Нужно сказать, что задача реконструкции культурного и смыслового образа понятия интеллект возникла перед гуманитарной наукой и под влиянием успехов (и неудач) в области исследований и разработок искусственного интеллекта.

Понятие интеллект, как и многие понятия современной науки, претерпело длительную историю. Оно является культурно-историческим и испытывает на себе многочисленные наслоения и напластования, предшествовавшие его современному словоупотреблению. Эволюция понятия "интеллект" интересна и поучительна тем, что при сохранности его смыслового образа и термина, многократно видоизменялось его значение.

Смысловой образ интеллекта задан в концепции Платона. Согласно Платону, интеллект — это то, что отличает человеческую душу от животной. Нус — надиндивидуальное по природе творческое начало, включающее интуицию и приобщающее человека к божественному миру. Аристотель, наряду с таким интеллектом, допускает существование пассивного, преходящего смертного интеллекта. В дальнейшем ранг интеллекта как бы все время понижается. Он начинает рассматриваться как способность человека к познанию (врожденная или благоприобретенная). Функции интеллекта операционализируются, становятся все более и более земными, чтобы не сказать утилитарными. Делаются попытки низвести интеллект к частной способности приспособления, к решению лишь практических задач. В психологии начинается полоса измерений интеллекта как некоей операционально-технической функции, и ученые, осознающие ограниченность, а порой бессмысленность этих процедур, не без ехидства определяют интеллект как то, что измеряется с помощью тестов на интеллект (число таких тестов уже много более ста). В зоопсихологии и этологии сейчас ведутся поиски интеллекта даже внутри инстинктивных форм поведения.

216

Вводятся различные классификации видов интеллекта. Одна из ранних — чувственный и рациональный интеллект; затем более близкая к нам, учитывающая фило- и онтогенетическое развитие интеллекта: наглядно-действенный, конкретно-образный, дискурсивный. Предлагаются и другие основания классификации, например, репродуктивный и творческий. В этом же ряду можно указать — искусственный и естественный и т. д. За всем этим стоят тысячи замечательных экспериментальных исследований, благодаря которым очень многое стало известно о механизмах интеллектуальной деятельности и о ее формах. Выявлена и описана солидная номенклатура интеллектуальных приемов, способов, операций (логических и психологических); установлены этапы или фазы решения различных задач (в том числе и творческих); показана зависимость успешности их решения от предметного содержания, от характера задачи, от уровня развития других психических процессов, от мотивации и эмоций, от функциональных состояний человека (напряженность, стресс); найдены закономерности формирования интеллектуальных (умственных) действий и т. д.

• Задания:
(1) Какие три вида интеллекта называет фрагмент о понятии интеллекта в классификации, учитывающей фило- и онтогенетическое развитие?
(2) Продолжите фрагмент о понятии интеллекта, начав сразу после его последнего предложения.
Данные ниже здесь не понадобятся.

Сохранённые записи данных:
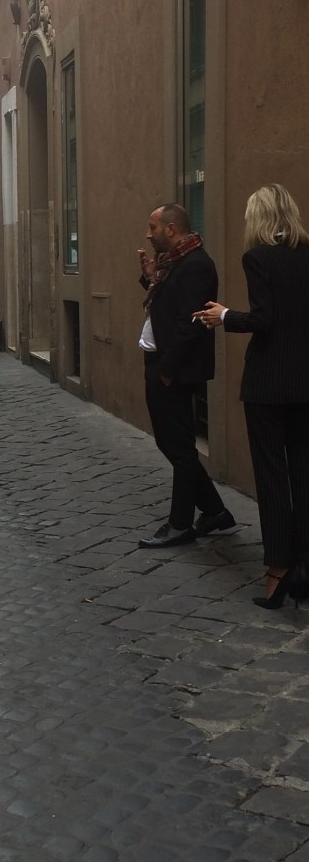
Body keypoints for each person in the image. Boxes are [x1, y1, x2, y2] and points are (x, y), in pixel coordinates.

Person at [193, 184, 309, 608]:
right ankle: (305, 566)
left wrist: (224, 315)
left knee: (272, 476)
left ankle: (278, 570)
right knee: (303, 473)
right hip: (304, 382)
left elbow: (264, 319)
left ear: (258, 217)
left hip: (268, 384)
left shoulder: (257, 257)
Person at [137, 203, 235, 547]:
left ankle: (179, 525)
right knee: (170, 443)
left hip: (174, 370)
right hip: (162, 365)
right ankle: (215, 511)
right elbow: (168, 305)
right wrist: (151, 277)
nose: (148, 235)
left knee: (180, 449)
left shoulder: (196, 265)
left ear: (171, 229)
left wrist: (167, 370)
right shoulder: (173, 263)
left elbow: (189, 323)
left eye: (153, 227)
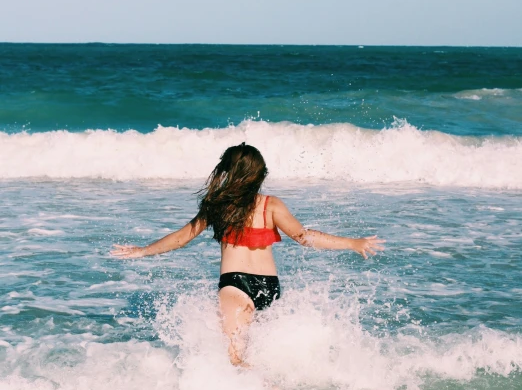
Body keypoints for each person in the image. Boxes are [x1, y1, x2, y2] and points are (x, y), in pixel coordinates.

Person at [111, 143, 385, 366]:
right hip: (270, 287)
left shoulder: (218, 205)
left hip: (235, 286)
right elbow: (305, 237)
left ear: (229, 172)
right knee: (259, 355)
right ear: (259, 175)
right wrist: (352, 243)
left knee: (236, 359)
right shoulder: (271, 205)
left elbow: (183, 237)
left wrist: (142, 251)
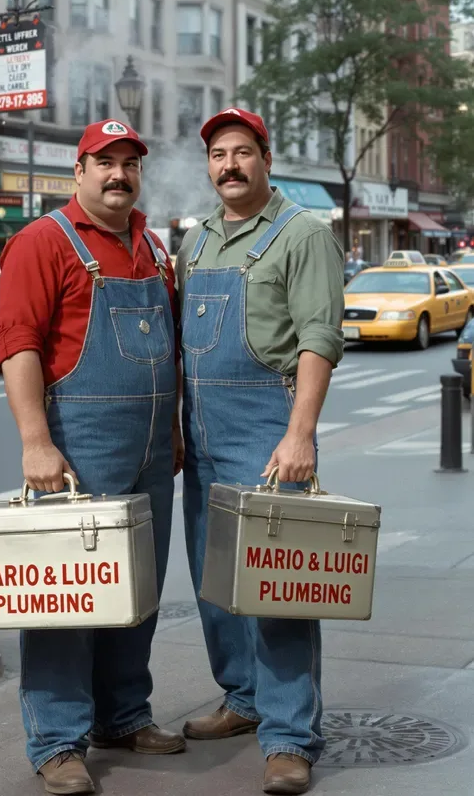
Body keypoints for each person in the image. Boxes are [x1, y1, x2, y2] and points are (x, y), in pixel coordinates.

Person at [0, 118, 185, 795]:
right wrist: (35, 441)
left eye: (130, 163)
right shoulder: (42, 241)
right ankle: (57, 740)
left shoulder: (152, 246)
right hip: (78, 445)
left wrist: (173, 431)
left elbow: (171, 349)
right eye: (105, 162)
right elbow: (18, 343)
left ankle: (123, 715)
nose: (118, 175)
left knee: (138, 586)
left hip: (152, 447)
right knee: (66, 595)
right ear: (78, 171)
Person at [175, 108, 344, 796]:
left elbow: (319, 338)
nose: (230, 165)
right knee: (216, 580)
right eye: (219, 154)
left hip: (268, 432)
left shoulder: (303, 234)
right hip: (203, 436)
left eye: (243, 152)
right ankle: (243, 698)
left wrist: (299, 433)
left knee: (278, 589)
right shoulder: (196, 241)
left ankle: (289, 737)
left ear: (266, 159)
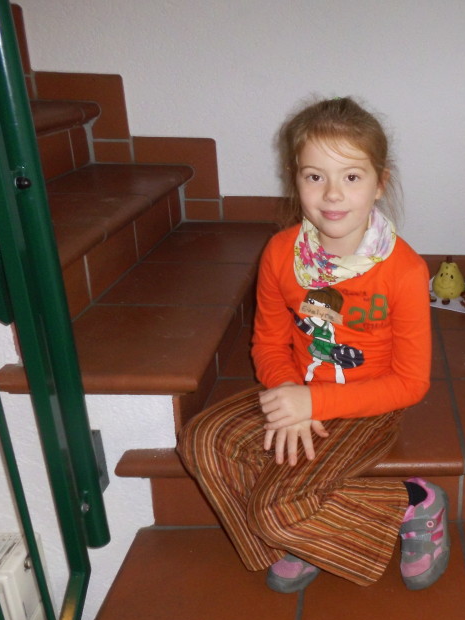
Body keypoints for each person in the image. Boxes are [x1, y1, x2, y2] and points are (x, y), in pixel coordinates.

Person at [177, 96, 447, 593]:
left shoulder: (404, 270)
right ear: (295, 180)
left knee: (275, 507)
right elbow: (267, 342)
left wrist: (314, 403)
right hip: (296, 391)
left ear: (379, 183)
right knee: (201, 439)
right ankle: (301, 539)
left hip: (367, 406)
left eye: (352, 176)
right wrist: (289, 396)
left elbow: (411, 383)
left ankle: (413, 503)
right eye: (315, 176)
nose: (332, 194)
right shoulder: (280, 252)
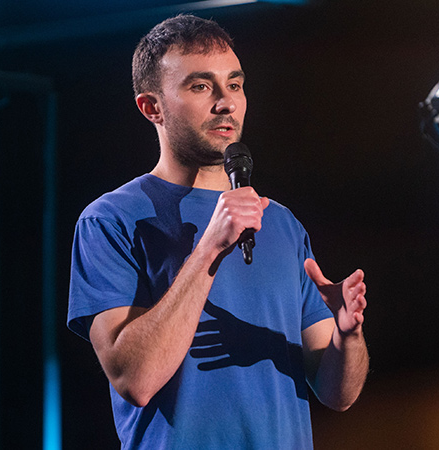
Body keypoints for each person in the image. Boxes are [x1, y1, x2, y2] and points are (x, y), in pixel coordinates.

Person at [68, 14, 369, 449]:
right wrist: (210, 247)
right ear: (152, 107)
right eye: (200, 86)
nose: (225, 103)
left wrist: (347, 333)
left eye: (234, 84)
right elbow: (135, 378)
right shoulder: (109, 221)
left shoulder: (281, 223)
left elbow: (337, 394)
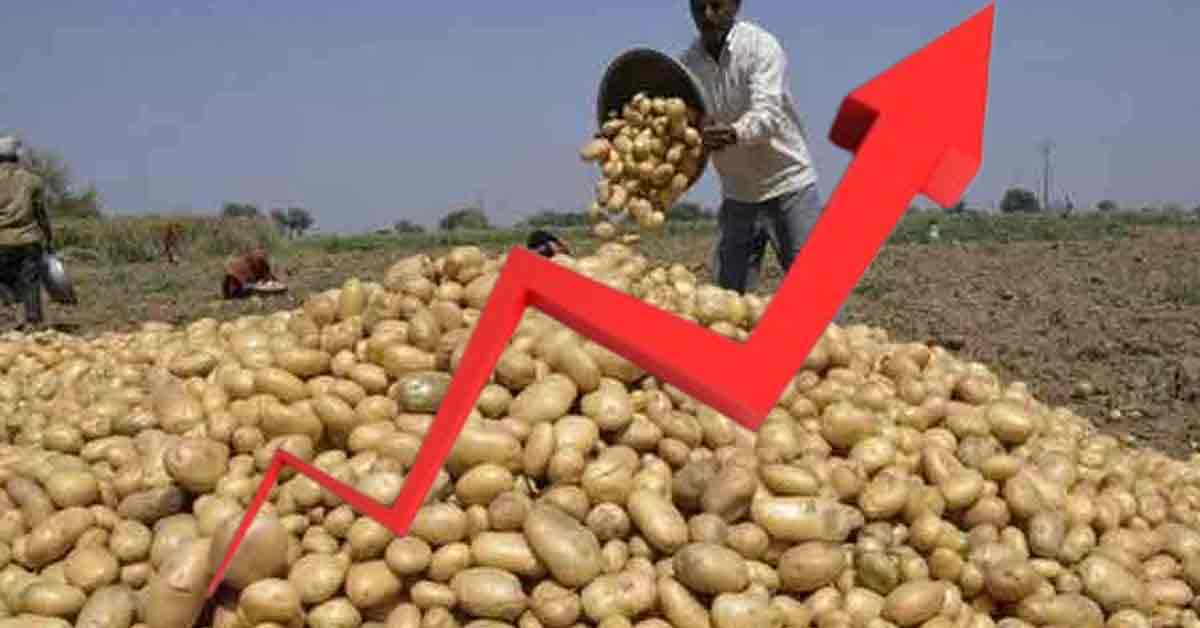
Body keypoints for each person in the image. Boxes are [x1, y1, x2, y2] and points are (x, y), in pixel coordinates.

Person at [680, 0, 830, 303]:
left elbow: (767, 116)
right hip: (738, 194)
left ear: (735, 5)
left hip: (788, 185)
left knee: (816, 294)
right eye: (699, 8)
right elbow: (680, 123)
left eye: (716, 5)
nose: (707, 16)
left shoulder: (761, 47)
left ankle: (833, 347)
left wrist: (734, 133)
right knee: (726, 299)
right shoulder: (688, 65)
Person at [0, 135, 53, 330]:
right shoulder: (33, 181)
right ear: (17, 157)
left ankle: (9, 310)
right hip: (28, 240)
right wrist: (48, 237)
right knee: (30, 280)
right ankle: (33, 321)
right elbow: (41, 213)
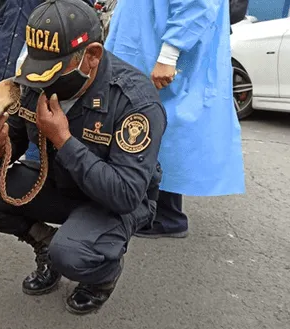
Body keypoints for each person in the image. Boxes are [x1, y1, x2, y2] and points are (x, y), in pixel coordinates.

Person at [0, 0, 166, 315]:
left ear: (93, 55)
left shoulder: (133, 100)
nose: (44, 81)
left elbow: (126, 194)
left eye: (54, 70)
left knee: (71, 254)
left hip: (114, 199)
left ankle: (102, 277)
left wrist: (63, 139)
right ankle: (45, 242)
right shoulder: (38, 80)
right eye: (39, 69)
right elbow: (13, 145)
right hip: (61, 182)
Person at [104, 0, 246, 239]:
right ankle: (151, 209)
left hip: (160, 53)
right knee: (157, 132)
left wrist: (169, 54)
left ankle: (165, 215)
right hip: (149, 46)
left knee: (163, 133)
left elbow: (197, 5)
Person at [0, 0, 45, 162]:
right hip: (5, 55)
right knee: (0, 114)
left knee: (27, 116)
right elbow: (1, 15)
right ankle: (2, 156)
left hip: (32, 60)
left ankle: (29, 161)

• Ответы:
(1) Наглядно-действенный, конкретно-образный и дискурсивный.

(2)
Исследователи останавливались только перед одним. Перед творческим актом. Причиной этого оказывались объективные трудности исследования таких актов, сохраняющиеся до сих пор. Творческий, или завершающий акт интеллекта, передавался для описания и изучения по ведомству искусства, психоанализа, истории, философии и методологии науки, включивших интуицию в свою сферу анализа. Таким образом, сложилась ситуация, при которой мы многое знаем о разновидностях интеллекта, умеем отличать одну от другой и даже определять, более того, формировать некоторые из них, но не умеем определить интеллект как таковой. Как только мы пытаемся сделать это или оценить адекватность какого-либо определения, перед нами начинает витать его исходный смысловой образ — это либо образ некоей божественной функции, либо — тайны. Многие определения интеллекта носят теперь не столько божественный, сколько плоскоутилитарный, физикалистский или мистический характер.

Возможен еще один путь его определения — интеллектуалистический. Но он также пройден. По поводу него в психологии известно, что интеллектуализм ни в какой другой сфере не оказался столь беспомощным, как в определении интеллекта. Тем не менее именно этот путь часто выбирают в попытках рукотворного воссоздания интеллекта в компьютерных науках.